Segundo o que pesquisei na Internet, a dívida portuguesa não surgiu de repente. Ela é fruto de uma evolução, ou seja, os governantes deveriam ter se tocado antes que o balão ia estourar algum dia…

– Em 1980 a dívida pública era de 2,3 mil milhões de euros.

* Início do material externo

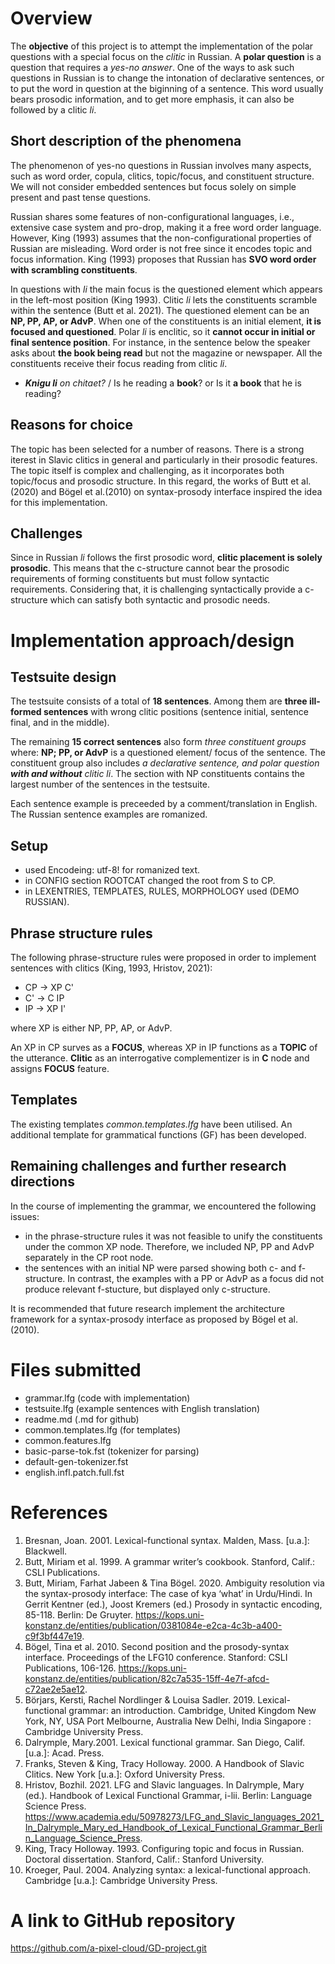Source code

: # Overview
The __objective__ of this project is to attempt the implementation of the polar questions with a special focus on the *clitic* in Russian. A __polar question__ is a question that requires a *yes-no answer*. One of the ways to ask such questions in Russian is to change the intonation of declarative sentences, or to put the word in question at the biginning of a sentence. This word usually bears prosodic information, and to get more emphasis, it can also be followed by a clitic *li*. 

## Short description of the phenomena
The phenomenon of yes-no questions in Russian involves many aspects, such as word order, copula, clitics, topic/focus, and constituent structure. We will not consider embedded sentences but focus solely on simple present and past tense questions.

Russian shares some features of non-configurational languages, i.e., extensive case system and pro-drop, making it a free word order language. However, King (1993) assumes that the non-configurational properties of Russian are misleading. Word order is not free since it encodes topic and focus information. King (1993) proposes that Russian has __SVO word order with scrambling constituents__.

In questions with *li* the main focus is the questioned element which appears in the left-most position (King 1993). Clitic *li* lets the constituents scramble within the sentence (Butt et al. 2021). The questioned element can be an __NP, PP, AP, or AdvP__. When one of the constituents is an initial element, __it is focused and questioned__. Polar *li* is enclitic, so it __cannot occur in initial or final sentence position__. 
For instance, in the sentence below the speaker asks about __the book being read__ but not the magazine or newspaper. All the constituents receive their focus reading from clitic *li*.

- *__Knigu li__ on chitaet?* / Is he reading a __book__? or Is it __a book__ that he is reading?

## Reasons for choice
The topic has been selected for a number of reasons. There is a strong iterest in Slavic clitics in general and particularly in their prosodic features. The topic itself is complex and challenging, as it incorporates both topic/focus and prosodic structure. In this regard, the works of Butt et al. (2020) and Bögel et al.(2010) on syntax-prosody interface inspired the idea for this implementation. 

## Challenges
Since in Russian *li* follows the first prosodic word, __clitic placement is solely prosodic__. This means that the c-structure cannot bear the prosodic requirements of forming constituents but must follow syntactic requirements. Considering that, it is challenging syntactically provide a c-structure which can satisfy both syntactic and prosodic needs. 




# Implementation approach/design

## Testsuite design
The testsuite consists of a total of __18 sentences__. Among them are __three ill-formed sentences__ with wrong clitic positions (sentence initial, sentence final, and in the middle). 

The remaining __15 correct sentences__ also form *three constituent groups* where: __NP; PP, or AdvP__ is a questioned element/ focus of the sentence. The constituent group also includes *a declarative sentence, and polar question __with and without__ clitic *li**. The section with NP constituents contains the largest number of the sentences in the testsuite. 

Each sentence example is preceeded by a comment/translation in English. The Russian sentence examples are romanized.

## Setup 
- used Encodeing: utf-8! for romanized text.
- in CONFIG section ROOTCAT changed the root from S to CP.
- in LEXENTRIES, TEMPLATES, RULES, MORPHOLOGY used (DEMO RUSSIAN).

## Phrase structure rules
The following phrase-structure rules were proposed in order to implement sentences with clitics (King, 1993, Hristov, 2021):
- CP  ->   XP  C'
- C'  ->   C  IP
- IP  ->   XP   I'

where XP is either NP, PP, AP, or AdvP. 

An XP in CP surves as a __FOCUS__, whereas XP in IP functions as a __TOPIC__ of the utterance. __Clitic__ as an interrogative complementizer is in __C__ node and assigns __FOCUS__ feature.

## Templates
The existing templates *common.templates.lfg* have been utilised. An additional template for grammatical functions (GF) has been developed.

## Remaining challenges and further research directions
In the course of implementing the grammar, we encountered the following issues:

- in the phrase-structure rules it was not feasible to unify the constituents under the common XP node. Therefore, we included NP, PP and AdvP separately in the CP root node.
- the sentences with an initial NP were parsed showing both c- and f-structure. In contrast, the examples with a PP or AdvP as a focus did not produce relevant f-stucture, but displayed only c-structure.

It is recommended that future research implement the architecture framework for a syntax-prosody interface as proposed by Bögel et al.(2010).

# Files submitted

- grammar.lfg (code with implementation)
- testsuite.lfg (example sentences with English translation)
- readme.md (.md for github)
- common.templates.lfg (for templates)
- common.features.lfg
- basic-parse-tok.fst (tokenizer for parsing)
- default-gen-tokenizer.fst
- english.infl.patch.full.fst


# References

1. Bresnan, Joan. 2001. Lexical-functional syntax. Malden, Mass. [u.a.]: Blackwell.
2. Butt, Miriam et al. 1999. A grammar writer’s cookbook. Stanford, Calif.: CSLI Publications.
3. Butt, Miriam, Farhat Jabeen & Tina Bögel. 2020. Ambiguity resolution via the syntax-prosody interface: The case of kya ‘what’ in Urdu/Hindi. In Gerrit Kentner (ed.), Joost Kremers (ed.) Prosody in syntactic encoding, 85-118. Berlin: De Gruyter. https://kops.uni-konstanz.de/entities/publication/0381084e-e2ca-4c3b-a400-c9f3bf447e19.
4. Bögel, Tina et al. 2010. Second position and the prosody-syntax interface. Proceedings of the LFG10 conference. Stanford: CSLI Publications, 106-126. https://kops.uni-konstanz.de/entities/publication/82c7a535-15ff-4e7f-afcd-c72ae2e5ae12.
5. Börjars, Kersti, Rachel Nordlinger & Louisa Sadler. 2019. Lexical-functional grammar: an introduction. Cambridge, United Kingdom New York, NY, USA Port Melbourne, Australia New Delhi, India Singapore : Cambridge University Press.
7. Dalrymple, Mary.2001. Lexical functional grammar. San Diego, Calif. [u.a.]: Acad. Press.
8. Franks, Steven & King, Tracy Holloway. 2000. A Handbook of Slavic Clitics. New York [u.a.]: Oxford University Press.
9. Hristov, Bozhil. 2021. LFG and Slavic languages. In Dalrymple, Mary (ed.). Handbook of Lexical Functional Grammar, i-lii. Berlin: Language Science Press. https://www.academia.edu/50978273/LFG_and_Slavic_languages_2021_In_Dalrymple_Mary_ed_Handbook_of_Lexical_Functional_Grammar_Berlin_Language_Science_Press. 
10. King, Tracy Holloway. 1993. Configuring topic and focus in Russian. Doctoral dissertation. Stanford, Calif.: Stanford University.
11. Kroeger, Paul. 2004. Analyzing syntax: a lexical-functional approach. Cambridge [u.a.]: Cambridge University Press.


# A link to GitHub repository
https://github.com/a-pixel-cloud/GD-project.git


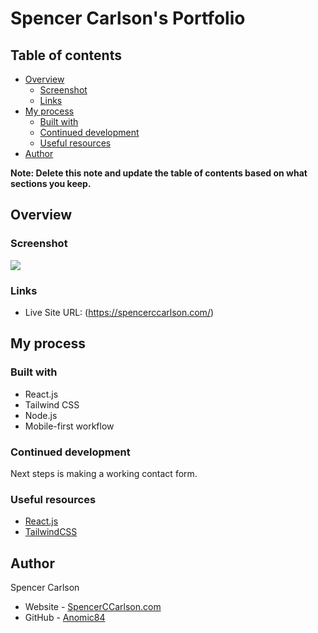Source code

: # Spencer Carlson's Portfolio

## Table of contents

- [Overview](#overview)
  - [Screenshot](#screenshot)
  - [Links](#links)
- [My process](#my-process)
  - [Built with](#built-with)
  - [Continued development](#continued-development)
  - [Useful resources](#useful-resources)
- [Author](#author)

**Note: Delete this note and update the table of contents based on what sections you keep.**

## Overview

### Screenshot

![](https://i.imgur.com/XaYToth.png)


### Links

- Live Site URL: (https://spencerccarlson.com/)
## My process

### Built with

- React.js
- Tailwind CSS
- Node.js
- Mobile-first workflow


### Continued development

Next steps is making a working contact form. 

### Useful resources

- [React.js](https://react.dev/learn) 
- [TailwindCSS](https://tailwindcss.com/docs/installation)



## Author
  Spencer Carlson
- Website - [SpencerCCarlson.com](https://spencerccarlson.com/)
- GitHub - [Anomic84](https://github.com/anomic84)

– Em 2000 já era de 66,1 mil milhões.

– Em 2004 era de 79 mil milhões.

– Em 2011 é de 150 mil milhões.

“Mil milhões” em português de Portugal é o equivalente a “bilhão” em brasileiro. Ou seja, Portugal encerra o ano de 2011 devendo mais de 150 bilhões de euros – e o PIB português é de 160 bilhões! Isso sem falar na dívida dos bancos e das empresas privadas…

Na lista das resoluções para 2012, Portugal deveria traçar um plano para sair da bancarrota. Apelar para a fortuna de Cristiano Ronaldo é até engraçado, mas, pensando bem, está longe de ser a solução da crise.